Apa yang dianggap ketidakadilan dan penindasan oleh kaum Syi'ah
dalam versi lain justru suatu awal perkembangan peradaban Islam
yang lebih kokoh. Tapi baiklah sejarah begitu luas dan
penafsiran begitu banyak. Yang pasti nampak dari riwayat kaum
Syi'ah ialah bahwa Islam sebagai ideologi pemersatu terkesan
hanya efektif semasa Nabi hidup. Sebaliknya kaum Sunni, yang
menghormati keempat khalifah secara sepadan, tentu punya kesan
yang lain.
Mana yang benar, bukan satu hal yang akan dipersoalkan di sini.

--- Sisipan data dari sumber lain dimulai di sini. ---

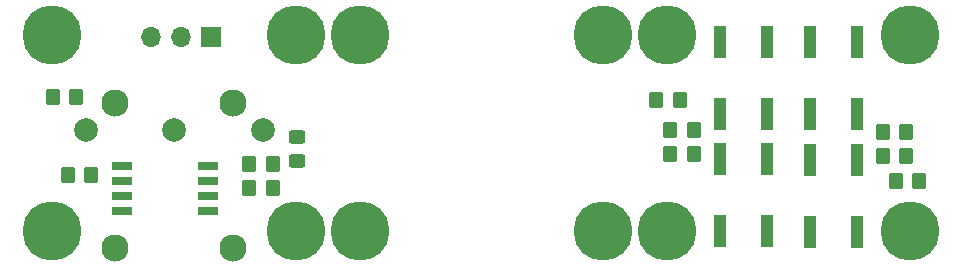
<source format=gbr>
%TF.GenerationSoftware,KiCad,Pcbnew,8.0.4*%
%TF.CreationDate,2024-08-13T21:11:54-04:00*%
%TF.ProjectId,1-inch-midi,312d696e-6368-42d6-9d69-64692e6b6963,rev?*%
%TF.SameCoordinates,Original*%
%TF.FileFunction,Soldermask,Top*%
%TF.FilePolarity,Negative*%
%FSLAX46Y46*%
G04 Gerber Fmt 4.6, Leading zero omitted, Abs format (unit mm)*
G04 Created by KiCad (PCBNEW 8.0.4) date 2024-08-13 21:11:54*
%MOMM*%
%LPD*%
G01*
G04 APERTURE LIST*
G04 Aperture macros list*
%AMRoundRect*
0 Rectangle with rounded corners*
0 $1 Rounding radius*
0 $2 $3 $4 $5 $6 $7 $8 $9 X,Y pos of 4 corners*
0 Add a 4 corners polygon primitive as box body*
4,1,4,$2,$3,$4,$5,$6,$7,$8,$9,$2,$3,0*
0 Add four circle primitives for the rounded corners*
1,1,$1+$1,$2,$3*
1,1,$1+$1,$4,$5*
1,1,$1+$1,$6,$7*
1,1,$1+$1,$8,$9*
0 Add four rect primitives between the rounded corners*
20,1,$1+$1,$2,$3,$4,$5,0*
20,1,$1+$1,$4,$5,$6,$7,0*
20,1,$1+$1,$6,$7,$8,$9,0*
20,1,$1+$1,$8,$9,$2,$3,0*%
G04 Aperture macros list end*
%ADD10R,1.000000X2.750000*%
%ADD11C,2.900000*%
%ADD12C,5.000000*%
%ADD13RoundRect,0.250000X0.350000X0.450000X-0.350000X0.450000X-0.350000X-0.450000X0.350000X-0.450000X0*%
%ADD14R,1.700000X0.650000*%
%ADD15RoundRect,0.250000X-0.350000X-0.450000X0.350000X-0.450000X0.350000X0.450000X-0.350000X0.450000X0*%
%ADD16R,1.700000X1.700000*%
%ADD17O,1.700000X1.700000*%
%ADD18RoundRect,0.250000X-0.450000X0.325000X-0.450000X-0.325000X0.450000X-0.325000X0.450000X0.325000X0*%
%ADD19C,2.000000*%
%ADD20C,2.300000*%
G04 APERTURE END LIST*
D10*
%TO.C,SW2*%
X183700000Y-97952000D03*
X183700000Y-104048000D03*
X179700000Y-97952000D03*
X179700000Y-104048000D03*
%TD*%
D11*
%TO.C,H8*%
X169800000Y-87500000D03*
D12*
X169800000Y-87500000D03*
%TD*%
D11*
%TO.C,H7*%
X169800000Y-104100000D03*
D12*
X169800000Y-104100000D03*
%TD*%
D13*
%TO.C,R5*%
X195500000Y-97700000D03*
X193500000Y-97700000D03*
%TD*%
D14*
%TO.C,U1*%
X129050000Y-98595000D03*
X129050000Y-99865000D03*
X129050000Y-101135000D03*
X129050000Y-102405000D03*
X136350000Y-102405000D03*
X136350000Y-101135000D03*
X136350000Y-99865000D03*
X136350000Y-98595000D03*
%TD*%
D11*
%TO.C,H5*%
X149200000Y-87500000D03*
D12*
X149200000Y-87500000D03*
%TD*%
D13*
%TO.C,R6*%
X196600000Y-99800000D03*
X194600000Y-99800000D03*
%TD*%
%TO.C,R10*%
X126500000Y-99300000D03*
X124500000Y-99300000D03*
%TD*%
D15*
%TO.C,R7*%
X174300000Y-93000000D03*
X176300000Y-93000000D03*
%TD*%
D13*
%TO.C,R4*%
X195500000Y-95700000D03*
X193500000Y-95700000D03*
%TD*%
D10*
%TO.C,SW4*%
X187300000Y-104168000D03*
X187300000Y-98072000D03*
X191300000Y-104168000D03*
X191300000Y-98072000D03*
%TD*%
D11*
%TO.C,H11*%
X175200000Y-104100000D03*
D12*
X175200000Y-104100000D03*
%TD*%
D15*
%TO.C,R3*%
X175500000Y-97500000D03*
X177500000Y-97500000D03*
%TD*%
D11*
%TO.C,H2*%
X123200000Y-104100000D03*
D12*
X123200000Y-104100000D03*
%TD*%
D16*
%TO.C,J2*%
X136640000Y-87600000D03*
D17*
X134100000Y-87600000D03*
X131560001Y-87600000D03*
%TD*%
D11*
%TO.C,H9*%
X195800000Y-87500000D03*
D12*
X195800000Y-87500000D03*
%TD*%
D11*
%TO.C,H10*%
X195800000Y-104100000D03*
D12*
X195800000Y-104100000D03*
%TD*%
D13*
%TO.C,R1*%
X141843000Y-98425000D03*
X139843000Y-98425000D03*
%TD*%
D15*
%TO.C,R8*%
X123206000Y-92710000D03*
X125206000Y-92710000D03*
%TD*%
D18*
%TO.C,D1*%
X143900000Y-96075001D03*
X143900000Y-98124999D03*
%TD*%
D11*
%TO.C,H3*%
X143800000Y-104100000D03*
D12*
X143800000Y-104100000D03*
%TD*%
D11*
%TO.C,H1*%
X123200000Y-87500000D03*
D12*
X123200000Y-87500000D03*
%TD*%
D15*
%TO.C,R2*%
X175500000Y-95500000D03*
X177500000Y-95500000D03*
%TD*%
D11*
%TO.C,H4*%
X143800000Y-87500000D03*
D12*
X143800000Y-87500000D03*
%TD*%
D10*
%TO.C,SW3*%
X187300000Y-94168000D03*
X187300000Y-88072000D03*
X191300000Y-94168000D03*
X191300000Y-88072000D03*
%TD*%
D13*
%TO.C,R9*%
X141843000Y-100457000D03*
X139843000Y-100457000D03*
%TD*%
D11*
%TO.C,H6*%
X149200000Y-104100000D03*
D12*
X149200000Y-104100000D03*
%TD*%
D10*
%TO.C,SW1*%
X183700000Y-88072000D03*
X183700000Y-94168000D03*
X179700000Y-88072000D03*
X179700000Y-94168000D03*
%TD*%
D11*
%TO.C,H12*%
X175200000Y-87500000D03*
D12*
X175200000Y-87500000D03*
%TD*%
D19*
%TO.C,J1*%
X126000000Y-95500000D03*
X133500000Y-95500000D03*
X141000000Y-95500000D03*
D20*
X128500000Y-93200000D03*
X138500000Y-93200000D03*
X128500000Y-105500000D03*
X138500000Y-105500000D03*
%TD*%
M02*

</source>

Perbedaan kaum Syi'ah dengan kaum Sunni dewasa ini juga mungkin
terlalu dibesar-besarkan -- seolah-olah politik dan perang di
Timur Tengah kini terutama bersumber dari soal itu.
Namun suatu paradoks bisa terjadi: Islam yang seruannya
universal justru menjadi sesuatu yang penuh energi bila
berbicara dalam aksen nasionalis.
Di masa dinasti Safawi di Iran, abad ke-16, misalnya, ketika
Syi'ah menjadi agama negara, kecenderungan nasionalisme begitu
rupa hingga mujtahid terbesar waktu itu, Majlisi, lebih banyak
memperhatikan soal ziarah ke tempat suci lokal daripada ziarah
ke pusat Islam sedunia -- Mekah.
***
TAK seluruhnya benar bahwa semangat revolusi Iran yang dipimpin
Khomeini kini hanyalah "nasionalisme Persi" seperti yang
dituduhkan Irak. Namun sonder gereget nasionalisme, baik dari
Iran maupun dari Irak, perang tak akan pecah.
Lalu bagaiman "persaudaraan Islam"? Persaudaraan Islam,
persaudaraan Kristen, persaudaraan sosialis -- alias
internasionalisme -- kini memang jadi ganjil rasanya.